Connection Questions

May 11, 2018

How to Honor Your Mother


Honor your father and mother, which is the first commandment with promise: that it may be well with you and you may live long on the earth. Ephesians 6:2-3

See also: II Kings 4

 

One of the top Ten Commandments is to honor your mother.  How you treat your parents really does matter to God; whether you are two or fifty-two.  So much so that He said it will be well with you, and you will live long if you honor your parents—indicating if you don’t, it won’t go well with you, and you will shorten your life.

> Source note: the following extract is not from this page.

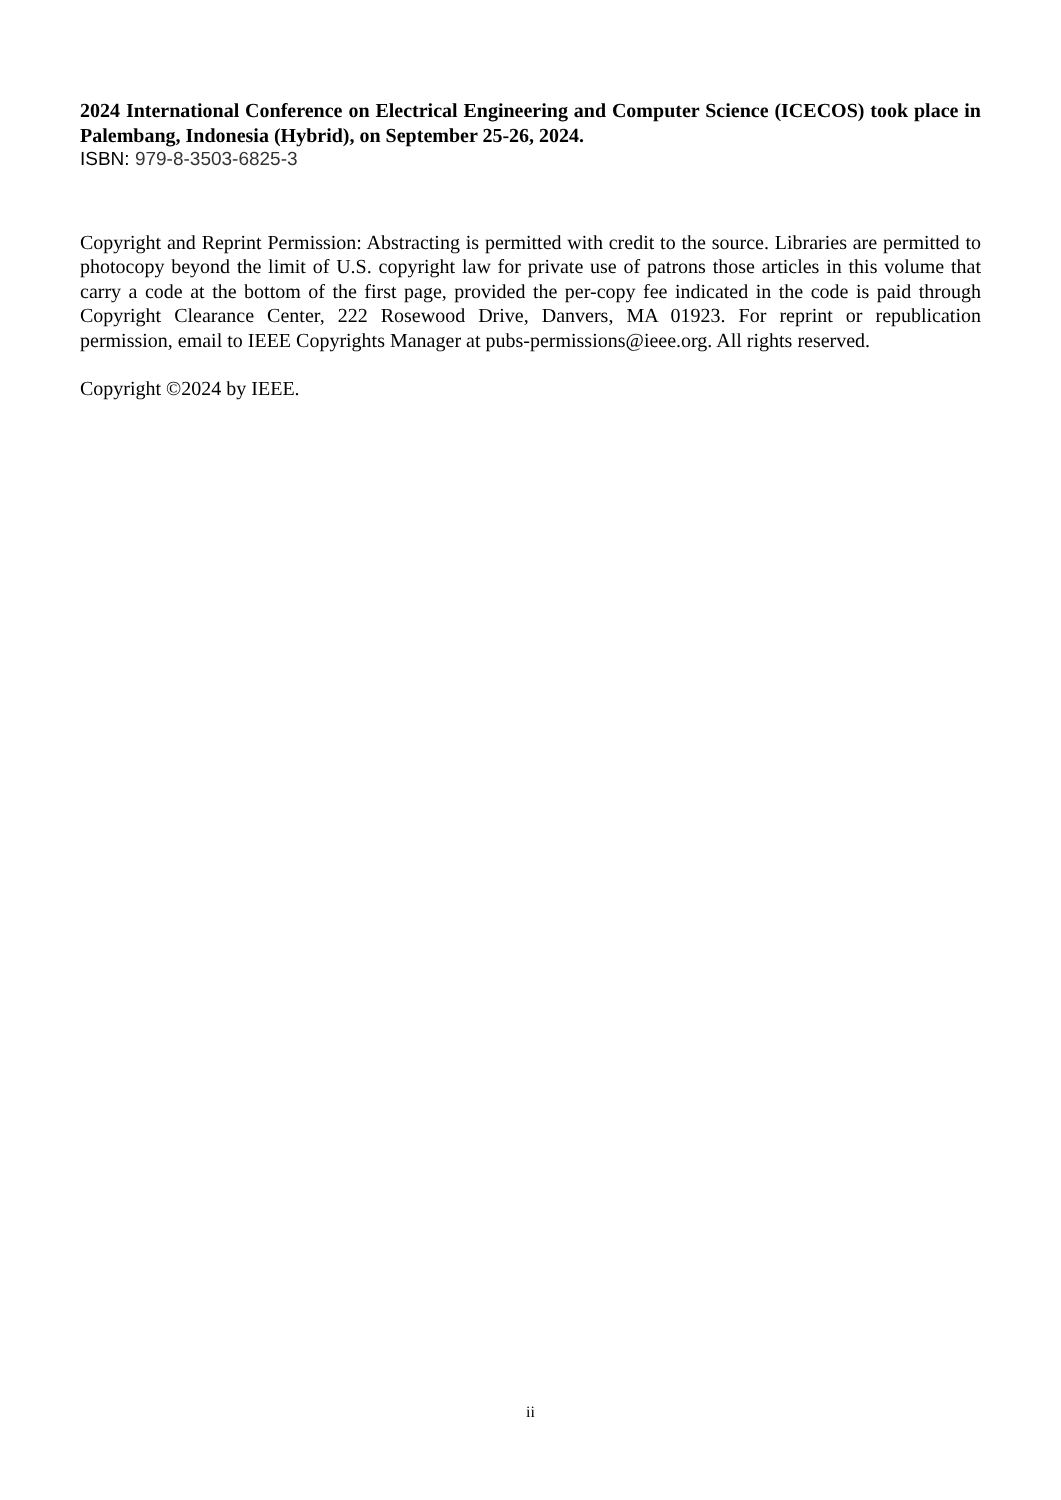2024 International Conference on Electrical Engineering and Computer Science (ICECOS) took place in Palembang, Indonesia (Hybrid), on September 25-26, 2024.
ISBN: 979-8-3503-6825-3
Copyright and Reprint Permission: Abstracting is permitted with credit to the source. Libraries are permitted to photocopy beyond the limit of U.S. copyright law for private use of patrons those articles in this volume that carry a code at the bottom of the first page, provided the per-copy fee indicated in the code is paid through Copyright Clearance Center, 222 Rosewood Drive, Danvers, MA 01923. For reprint or republication permission, email to IEEE Copyrights Manager at pubs-permissions@ieee.org. All rights reserved.
Copyright ©2024 by IEEE.
ii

It’s really a remarkable thing that there are several stern warnings for children who mistreat their parents by the words they use and the things that they do.

 

The question that I would ask every parent is, are you the kind of daughter you would like to raise?  Are you the kind of son that you would like to raise?  This begs the question: How do you honor your mother and father?

 

Here are seven quick things you can do to honor your mother. 

 

The Big Seven

 

  1. Love your mother unconditionally.  No matter what, the way that you honor your mother is to love her unconditionally.  Love her when she’s young, and love her when she’s old.  Love her when she has so much to give, and she keeps on giving, and giving, and giving to you the best years of her life.  Everything that she has, she gives to you.  Lays down her life for you.  Love her when she has something to give, and when she has nothing left to give.  You are commanded to love her unconditionally.

 

  1. Love her affectionately.  There’s a bumper sticker that you see every once in a while on cars that says “Have you hugged your kid today?”  I think we ought to make one and put it on teenagers’ doors, and say “Have you hugged your mom today?”  It’s amazing how we can take for granted that our mother knows that we love her. Tell her that you love her.

 

  1. Love her by trying to understand her sympathetically. Women go through a lot of changes.  Mothers go through a lot of changes.  They wear so many hats.  They cook, they clean, they judge, they make peace, they referee.  They’re sounding boards.  They’re accountants.  They do so much, and we need to appreciate the great job that mothers do for us every single day of their life.  And we need to understand them sympathetically.  We need to have something in our heart that is so accommodating, and so sympathetic that it causes us to love with understanding.  As they’re getting older, we are to be extremely sympathetic.

 

  1. Love her by being attentive.  Pay attention. Husbands want undivided attention.  Children also want undivided attention from that mother. When is it her turn? You have to determine in your heart that you will love her by being attentive to her.

 

  1. Love her cheerfully.  Mothers are the greatest helpers in the world.  They do things that money cannot pay people to do.  They pick up things out of the bathroom floor that no one else would ever come near.  They are amazing. Help her cheerfully.

 

  1. Love her by being grateful. Be reminded again and again by simply showing and expressing gratitude.

 

  1. Love her by reminding often that she is needed. It hurts a mom to feel she’s no longer needed.  There’s nothing that the enemy would love more to tell a mom, as she moves into her golden years is –to whisper in her ear, you’re not necessary.  Your life is over.  Nobody has time for you.  You’re just a hindrance.  You’re just an inconvenience to everybody.  That’s a lie.  And we have to constantly remind our mothers how much they are needed constantly.

 

Connection Questions

 

  1. Whether your mother is still alive today or not: Rate your relationship with your mother on a scale from 1-10, with ten being amazing. You may need to have two separate scores, one for when you were growing up, and the second score for today.
  2. What would it take to move that score closer to a ten, or what would it have taken for it to have been closer to a ten … then and now?
  3. Which one of the 7 points above do you need to work on to improve?

 

I know in my family, when there’s trouble in our home, I run to my mother.  I pick up the phone, and I ask her to pray for me, pray for my family, and pray for my children. We should never underestimate the power of a praying mother. When she can’t work anymore, when she can’t give anymore, when she can’t serve anymore, even when she can’t do things for you anymore—she can still pray for you. 

 

There’s power in the prayers of a godly mother.